Data records
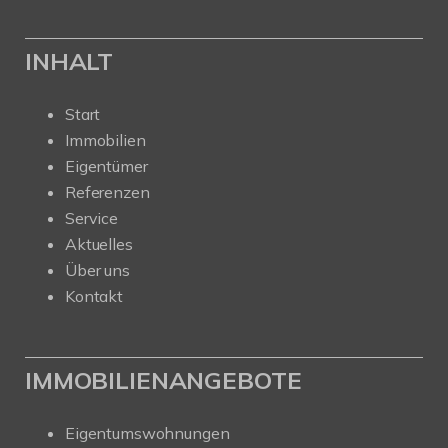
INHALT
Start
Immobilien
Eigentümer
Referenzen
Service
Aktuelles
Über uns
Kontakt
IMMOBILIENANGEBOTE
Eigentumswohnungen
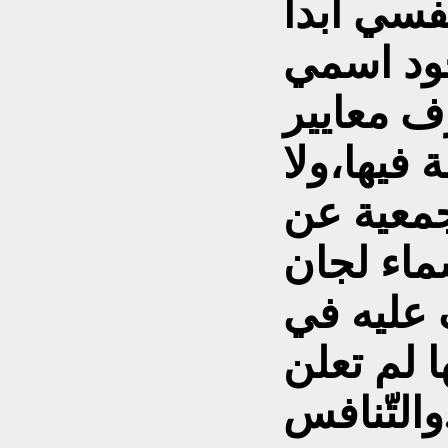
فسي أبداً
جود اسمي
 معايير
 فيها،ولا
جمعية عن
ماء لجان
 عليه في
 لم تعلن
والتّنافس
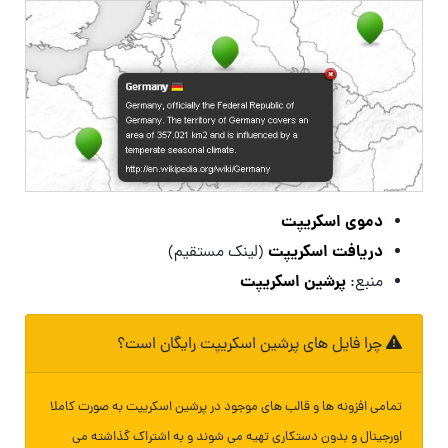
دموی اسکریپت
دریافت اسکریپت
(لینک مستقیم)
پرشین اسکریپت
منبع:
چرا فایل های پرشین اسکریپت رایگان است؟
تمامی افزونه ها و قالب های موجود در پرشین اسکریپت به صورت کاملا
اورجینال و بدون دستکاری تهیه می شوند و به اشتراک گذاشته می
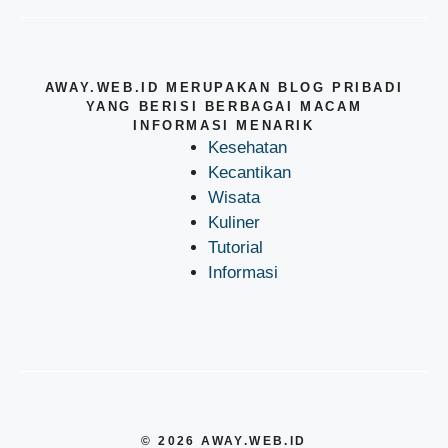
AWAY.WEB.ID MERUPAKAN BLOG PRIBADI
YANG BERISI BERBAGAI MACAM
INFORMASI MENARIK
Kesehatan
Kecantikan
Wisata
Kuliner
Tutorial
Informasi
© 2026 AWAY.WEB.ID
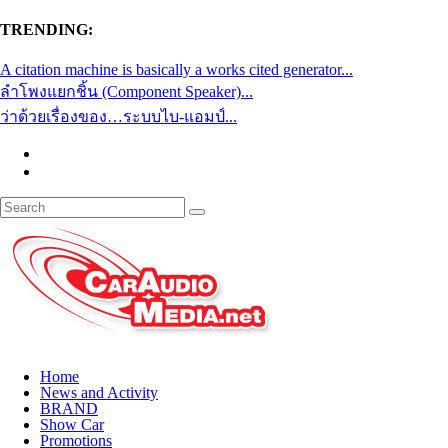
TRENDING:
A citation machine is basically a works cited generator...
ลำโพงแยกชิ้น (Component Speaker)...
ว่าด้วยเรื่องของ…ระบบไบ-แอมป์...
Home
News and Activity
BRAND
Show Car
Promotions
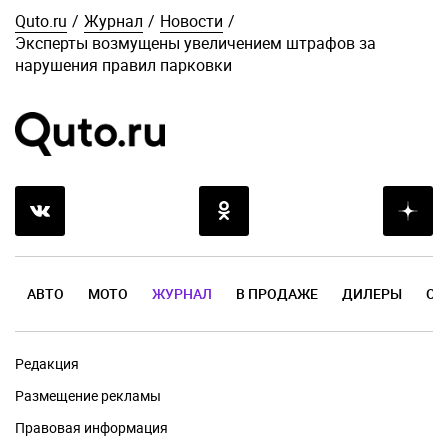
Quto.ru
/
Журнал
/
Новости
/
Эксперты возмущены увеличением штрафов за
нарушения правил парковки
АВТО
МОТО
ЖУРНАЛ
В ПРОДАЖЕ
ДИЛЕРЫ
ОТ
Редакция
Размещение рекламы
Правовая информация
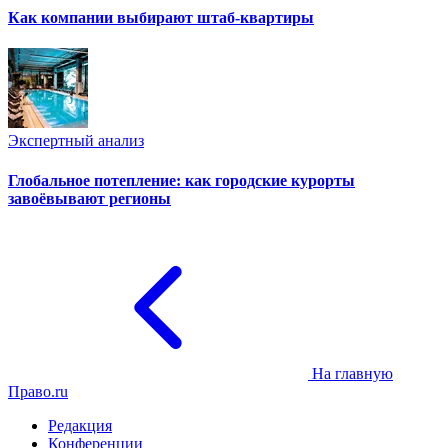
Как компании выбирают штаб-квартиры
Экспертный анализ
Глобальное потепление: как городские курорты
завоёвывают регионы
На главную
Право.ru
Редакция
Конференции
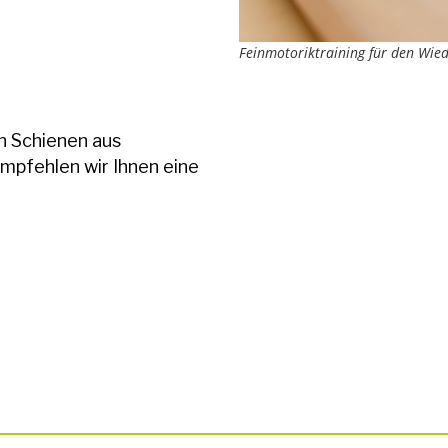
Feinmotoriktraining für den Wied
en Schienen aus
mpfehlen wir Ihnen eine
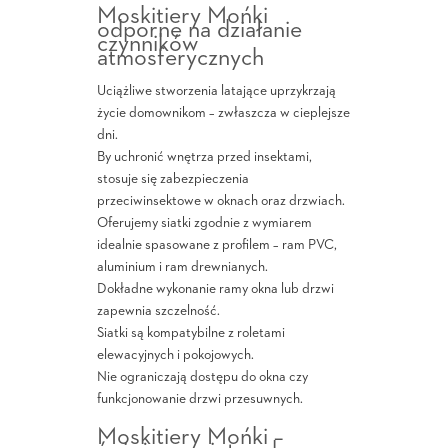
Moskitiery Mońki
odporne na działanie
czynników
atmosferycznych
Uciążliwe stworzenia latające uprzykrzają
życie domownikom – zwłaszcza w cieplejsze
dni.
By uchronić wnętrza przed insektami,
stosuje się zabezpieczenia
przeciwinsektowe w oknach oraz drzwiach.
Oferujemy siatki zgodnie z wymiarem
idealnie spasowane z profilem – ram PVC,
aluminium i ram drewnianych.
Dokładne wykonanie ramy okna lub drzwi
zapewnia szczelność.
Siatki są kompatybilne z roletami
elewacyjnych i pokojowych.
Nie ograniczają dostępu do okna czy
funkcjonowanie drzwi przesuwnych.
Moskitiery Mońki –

**Problem:** Every line above should be repeated exactly; pictures stay out of the copy.

**Response:**
INHALT
Start
Immobilien
Eigentümer
Referenzen
Service
Aktuelles
Über uns
Kontakt
IMMOBILIENANGEBOTE
Eigentumswohnungen
فسي أبداً
جود اسمي
 معايير
 فيها،ولا
جمعية عن
ماء لجان
 عليه في
 لم تعلن
والتّنافس
دموی اسکریپت
دریافت اسکریپت
(لینک مستقیم)
پرشین اسکریپت
منبع:
چرا فایل های پرشین اسکریپت رایگان است؟
تمامی افزونه ها و قالب های موجود در پرشین اسکریپت به صورت کاملا
اورجینال و بدون دستکاری تهیه می شوند و به اشتراک گذاشته می
AWAY.WEB.ID MERUPAKAN BLOG PRIBADI
YANG BERISI BERBAGAI MACAM
INFORMASI MENARIK
Kesehatan
Kecantikan
Wisata
Kuliner
Tutorial
Informasi
© 2026 AWAY.WEB.ID
TRENDING:
A citation machine is basically a works cited generator...
ลำโพงแยกชิ้น (Component Speaker)...
ว่าด้วยเรื่องของ…ระบบไบ-แอมป์...
Home
News and Activity
BRAND
Show Car
Promotions
Quto.ru
/
Журнал
/
Новости
/
Эксперты возмущены увеличением штрафов за
нарушения правил парковки
АВТО
МОТО
ЖУРНАЛ
В ПРОДАЖЕ
ДИЛЕРЫ
ОТ
Редакция
Размещение рекламы
Правовая информация
Как компании выбирают штаб-квартиры
Экспертный анализ
Глобальное потепление: как городские курорты
завоёвывают регионы
На главную
Право.ru
Редакция
Конференции
Feinmotoriktraining für den Wied
en Schienen aus
mpfehlen wir Ihnen eine
Moskitiery Mońki
odporne na działanie
czynników
atmosferycznych
Uciążliwe stworzenia latające uprzykrzają
życie domownikom – zwłaszcza w cieplejsze
dni.
By uchronić wnętrza przed insektami,
stosuje się zabezpieczenia
przeciwinsektowe w oknach oraz drzwiach.
Oferujemy siatki zgodnie z wymiarem
idealnie spasowane z profilem – ram PVC,
aluminium i ram drewnianych.
Dokładne wykonanie ramy okna lub drzwi
zapewnia szczelność.
Siatki są kompatybilne z roletami
elewacyjnych i pokojowych.
Nie ograniczają dostępu do okna czy
funkcjonowanie drzwi przesuwnych.
Moskitiery Mońki –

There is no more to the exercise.